The invention will be further understood by the following non-limiting examples. These examples are provided for the purpose of illustration only and the invention is not limited to these examples, but rather includes all variations which are evident as a result of the teaching provided herein.

5.5 EXAMPLES Example 1 Anti-RSV Activity of Selected Compounds

The ability of the active compounds to inhibit the growth of RSV was determined using a standard plaque assay with Hep-2 cell monolayers. The cell monolayers were infected with RSV (Long strain obtained from the American Tissue Culture Catalog, Cat# VR-26). After one hour of virus attachment, the cells were overlaid with medium containing methyl cellulose with or without serial concentrations of compound (0.4-50 μM). Each concentration was tested in triplicate.

After 6 days of incubation, the overlay medium was aspirated and the cells fixed with absolute ethanol and stained with crystal violet to visualize RSV plaques and cell cytotoxicity using a 4× dissecting microscope. To determine the percent inhibition of RSV plaque formation, the mean number of RSV plaques in the presence of compound was divided by the number of RSV plaques in the control without added compounds. The quotient was subtracted from 1 and then multiplied by 100% to establish the % inhibition. Results from these studies are shown in Table 1.

TABLE 1 Anti-RSV Activity 50% Endpoint (μM) Effective Conc. (EC50)c Toxic Conc. RSV Plaque (TC50)c Compound R1 R2 R3 Count Cell Growth SIa KPC-15 NHCOC11H23 OCH2CH3 PCb 2.4 μM >100 μM >42 KPC-11 NHCOC9H19 OCH2CH3 PC 3.5 μM >100 μM >28
aSI = Selectivity Index (TC50 Cell Growth divided by EC50 Plaque Inhibition).

bPC = Phosphocholine [OPO3CH2CH2N+(CH3)3].

cEC50 and TC50 determinations were calculated by the method of Chou et al cited by Piantadosi et al. (Piantadosi et al., 1991).

TC50 was determined using radiolabeled thymidine incorporation.

As illustrated in Table 1,3-dodecylamido-2-ethoxypropylphosphocholine (KPC-15) and decylamido-2-ethoxypropylphosphocholine (KPC-11) had potent in vitro activity against RSV. The effectiveness of the compounds may be due to the chemical structure as a phosphocholine analog.

Example 2 Toxicity Tests

Cells in growth phase were treated with serial concentrations of compound for 48 hours and pulse labeled with 3H-thymidine for 6 hours. The cells were then harvested to measure total DNA synthesis in the presence or absence of the compound (Kucera et al., Antiviral Chemistry and Chemotherapy, 9: i57-i65 (1998)).

TC50 determinations were calculated by the method of Chou et al. Elsvier: Amsterdam, 1985, as described in Piantadosi C. et al., Journal of Medicinal Chemistry, 34: 1408-1414 (1991). The TC50 for KPC-15 and KPC-11 were unable to be determined since at the highest concentration evaluated (100 μM), 50% toxicity was not observed. Results from this study are also shown in Table 1 (above). Thus, KPC-15 and KPC-11, lacked significant toxicity in vitro with the TC50>100 μM.

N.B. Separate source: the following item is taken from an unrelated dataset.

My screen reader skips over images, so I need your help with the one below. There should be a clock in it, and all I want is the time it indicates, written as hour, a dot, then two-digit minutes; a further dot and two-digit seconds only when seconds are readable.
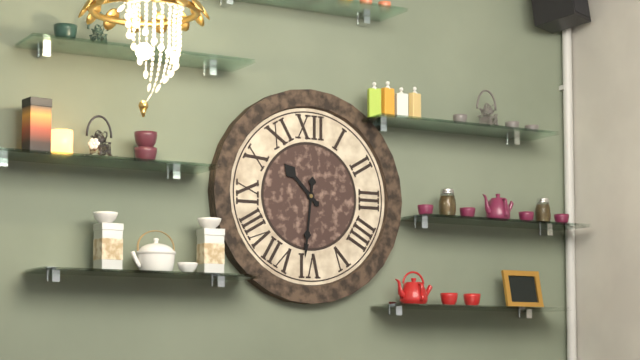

Example 3 Preparation of Pharmaceutical Compositions

Alkylamidophosphocholine compounds are synthesized as described in Ouyang et al., Journal of Medicinal Chemistry, 45 :2857-2866 (2002). The 3-alkylamido-2-alkoxypropylphosphocholine is obtained by reacting commercially available 3-amino-1,2,-propanediol with the appropriate acid chloride or anhydride. The primary alcohol is protected, and the secondary alcohol is alkylated with an alkyl bromide. The primary alcohol is deprotected and then reacted with 2-bromoethyl dichlorophosphate and trimethylamine to obtain the 3-alkylamido-2-alkoxypropylphosphocholine compound.

3-dodecylamido-2-ethoxypropylphosphocholine was synthesized as shown in FIG. 1, and as described in Ouyang et al. FIG. 1 describes the chemical synthesis of R, S, and racemic KPC-15 and shows there is a chiral center on the C-2 position of the three carbon backbone. 3-nonylamido-2-ethoxypropylphosphocholine also was synthesized according to this method.

A number of references have been cited, the entire disclosures of which are incorporated herein by reference.

Claims

1. A method for treating a host infected with RSV comprising administering an anti-RSV effective amount of a compound of Formula I: or a pharmaceutically acceptable salt or prodrug thereof,

wherein:
R1 is selected from the group consisting of —NHC(O)Y, where Y is C1-C22 alkyl, C2-C22 alkenyl, and C2-C22 alkynyl;
R2 is selected from the group consisting of —OX, where X is C1-C22 alkyl, C2-C22 alkenyl, C2-C22 alkynyl; and
R3 is phosphocholine.

2. The method of claim 1 wherein Y and X are independently C1-C14 alkyl, C2-C14 alkenyl, or C2-C14 alkynyl.

3. The method of claim 1 wherein:

Y is —C10H21; and
X is —CH2CH3, —CH2CH2CH3, —CH2CH2CH2CH3, or —C10H21.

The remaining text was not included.